Nombre d’initiatives associatives, coopératives et mutualistes s’y emploient et innovent à des échelles micro et méso, c’est-à-dire à celles de l’entreprise et de l’inter-entreprises, souvent au sein de territoires de projet. C’est toutefois à une autre échelle que s’impose désormais la nécessité de raisonner, ainsi qu’en témoigne le remarquable dossier sur les mutuelles de ce n° 357 de la Recma, introduit par Philippe Abecassis et Nathalie Coutinet. Du saisissement mutualiste à la mise en marché, puis de la mise en marché au libéralisme et à l’adoption nécessaire de nouvelles stratégies de différenciation, l’histoire contemporaine du mutualisme montre les enjeux sociétaux majeurs qui sont directement liés à la capacité de faire vivre l’éthique et les principes mutualistes. Au-delà des trajectoires singulières de chacune, l’évolution générale des mutuelles dit la nécessité de réfléchir non seulement à la participation, à la gouvernance et à la gestion des mutuelles, mais aussi au projet mutualiste dans la société du XXI e siècle.

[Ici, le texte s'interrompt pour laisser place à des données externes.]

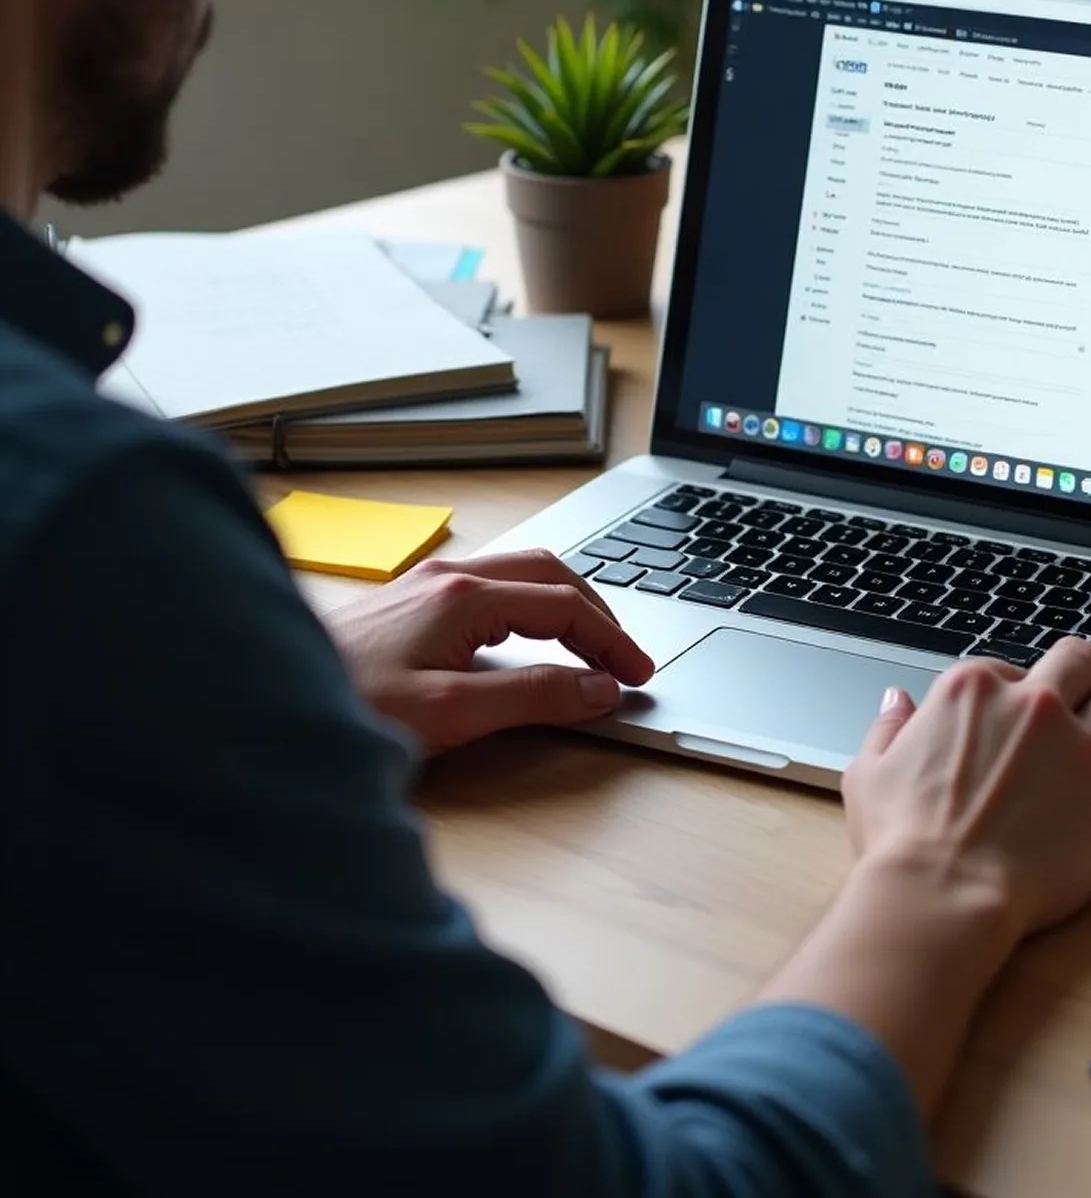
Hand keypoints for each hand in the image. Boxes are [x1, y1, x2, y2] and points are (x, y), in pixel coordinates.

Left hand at [326, 550, 655, 754]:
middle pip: (549, 573)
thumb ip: (532, 697)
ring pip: (519, 575)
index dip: (611, 641)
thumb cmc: (343, 705)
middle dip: (597, 612)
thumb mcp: (450, 712)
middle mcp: (448, 577)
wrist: (258, 696)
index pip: (566, 605)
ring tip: (589, 646)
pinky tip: (525, 640)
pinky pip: (489, 588)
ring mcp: (424, 585)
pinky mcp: (407, 603)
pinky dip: (529, 609)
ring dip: (564, 605)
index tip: (638, 675)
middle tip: (624, 657)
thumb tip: (598, 688)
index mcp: (464, 595)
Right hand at [843, 638, 1090, 942]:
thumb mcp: (869, 771)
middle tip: (1078, 700)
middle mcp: (1034, 706)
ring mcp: (1079, 748)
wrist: (944, 895)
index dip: (1012, 691)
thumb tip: (897, 702)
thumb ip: (888, 727)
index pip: (1009, 667)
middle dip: (1081, 675)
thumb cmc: (903, 841)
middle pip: (1080, 659)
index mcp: (973, 690)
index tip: (1011, 718)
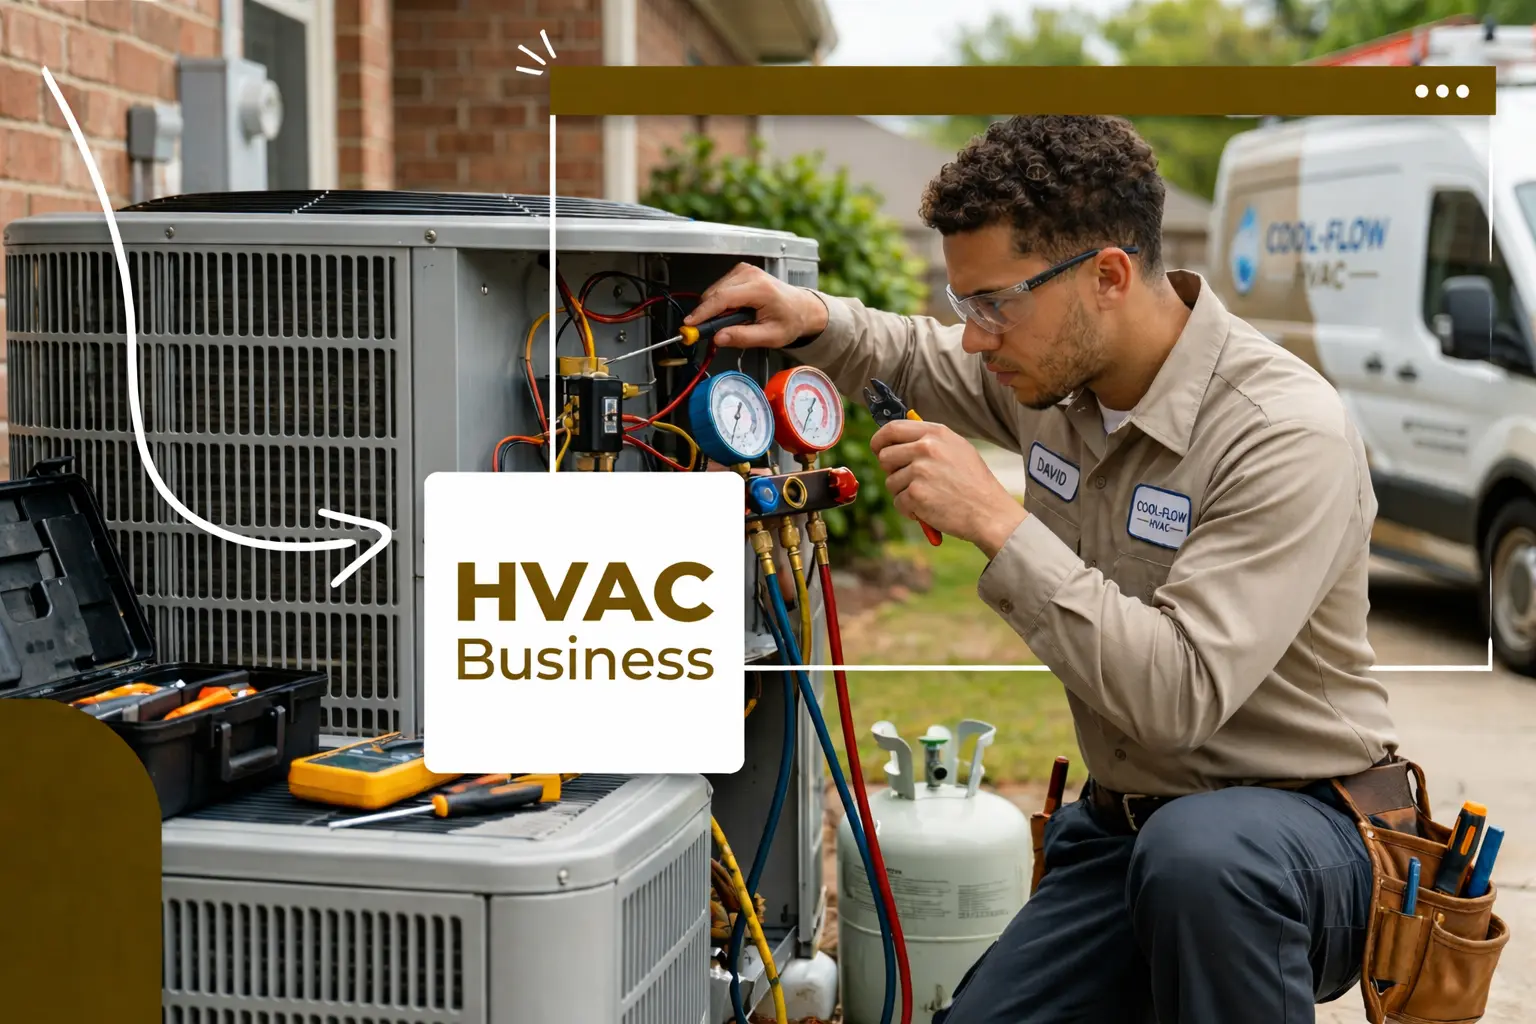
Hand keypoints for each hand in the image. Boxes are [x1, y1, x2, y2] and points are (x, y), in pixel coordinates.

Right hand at [686, 263, 827, 348]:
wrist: (801, 308)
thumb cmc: (790, 320)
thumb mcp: (770, 337)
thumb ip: (743, 338)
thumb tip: (718, 338)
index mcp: (759, 288)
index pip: (722, 298)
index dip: (702, 313)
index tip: (689, 325)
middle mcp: (750, 274)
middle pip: (714, 294)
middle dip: (707, 315)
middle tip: (709, 333)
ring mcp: (743, 270)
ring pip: (714, 291)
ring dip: (715, 309)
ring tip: (733, 322)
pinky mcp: (739, 272)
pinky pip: (719, 288)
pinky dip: (720, 303)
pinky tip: (734, 312)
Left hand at [871, 420, 1026, 556]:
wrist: (990, 512)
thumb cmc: (974, 484)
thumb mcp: (958, 450)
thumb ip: (929, 441)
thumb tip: (896, 441)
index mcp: (936, 433)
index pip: (893, 428)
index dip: (880, 440)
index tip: (878, 449)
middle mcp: (926, 448)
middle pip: (885, 456)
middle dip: (891, 471)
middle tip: (909, 482)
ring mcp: (920, 471)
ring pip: (890, 482)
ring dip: (904, 494)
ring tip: (930, 497)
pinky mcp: (916, 494)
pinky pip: (898, 502)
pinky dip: (910, 510)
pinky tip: (930, 509)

Des réflexions relatives à de nouvelles formes de régulations des marchés semblent incontournables, tout autant que de nouvelles propositions économiques qui permettre de concevoir la sortie des marchés d’une partie des activités de l’ESS, telles que la santé, la culture, l’éducation et le social. Il s’agit non de se bercer de l’illusion que l’ESS aurait le pouvoir de provoquer demain de tels changements, mais d’affirmer qu’il lui faut élargir son champ de réflexion de telle façon que celui-ci s’élève au niveau de ses interfaces externes avec l’économie dominante et la société dans son ensemble, interfaces plus étendues qu’elles n’ont jamais été.
Forger un cadre de pensée
Comme l’affirme résolument le président d’ESS France, Jérôme Saddier : « Il va aussi falloir faire des choses plus grandes que nous : participer à la construction de nouveaux droits, franchir les frontières, emporter avec nous la revendication d’un autre rapport à la production et à la consommation, contribuer à la réduction des fractures sociales et territoriales, prendre le pas sur les géants du numérique (1) . » Pour y parvenir, l’ESS a besoin de se référer à un cadre de pensée partagé. Force est de constater que ce cadre n’existe pas. Dès le début du XIX e siècle, les coopératives de travail s’en étaient donné un, certes limité, mais précis et qui fit loi. Les associations d’usagers et la coopération de consommation s’en étaient ensuite donné un autre, large, puissant et discuté. Dans les années 1970, Claude Vienney et Henri Desroche ont respectivement pensé l’organisation et le projet d’une économie sociale encore naissante. Les réflexions autour des innovations de l’ESS contemporaine, particulièrement celles de langue française au bénéfice des travaux des collègues belges, québécois et de nombreux pays du Maghreb et de l’Afrique subsaharienne, sont pleines de promesses. La Recma, entre autres, illustre cette effervescence intellectuelle. Aussi peut-on légitimement espérer qu’au cours des années à venir émergera un cadre de pensée partagé par les praticiens et les théoriciens de l’ESS. L’ESS a besoin de ce cadre afin de se projeter, d’investir de nouveaux espaces où se réinventer et de devenir la proposition de changement social et économique majeur qu’elle aspire à être. Ne serait-ce que pour être mieux disputée.
Jean-François Draperi
(1) Jérôme Saddier, « Appel à tous ceux qui font l’économie sociale et solidaire : “Pour que les jours d’après soient les jours heureux !” », ESS France, 4 mai 2020.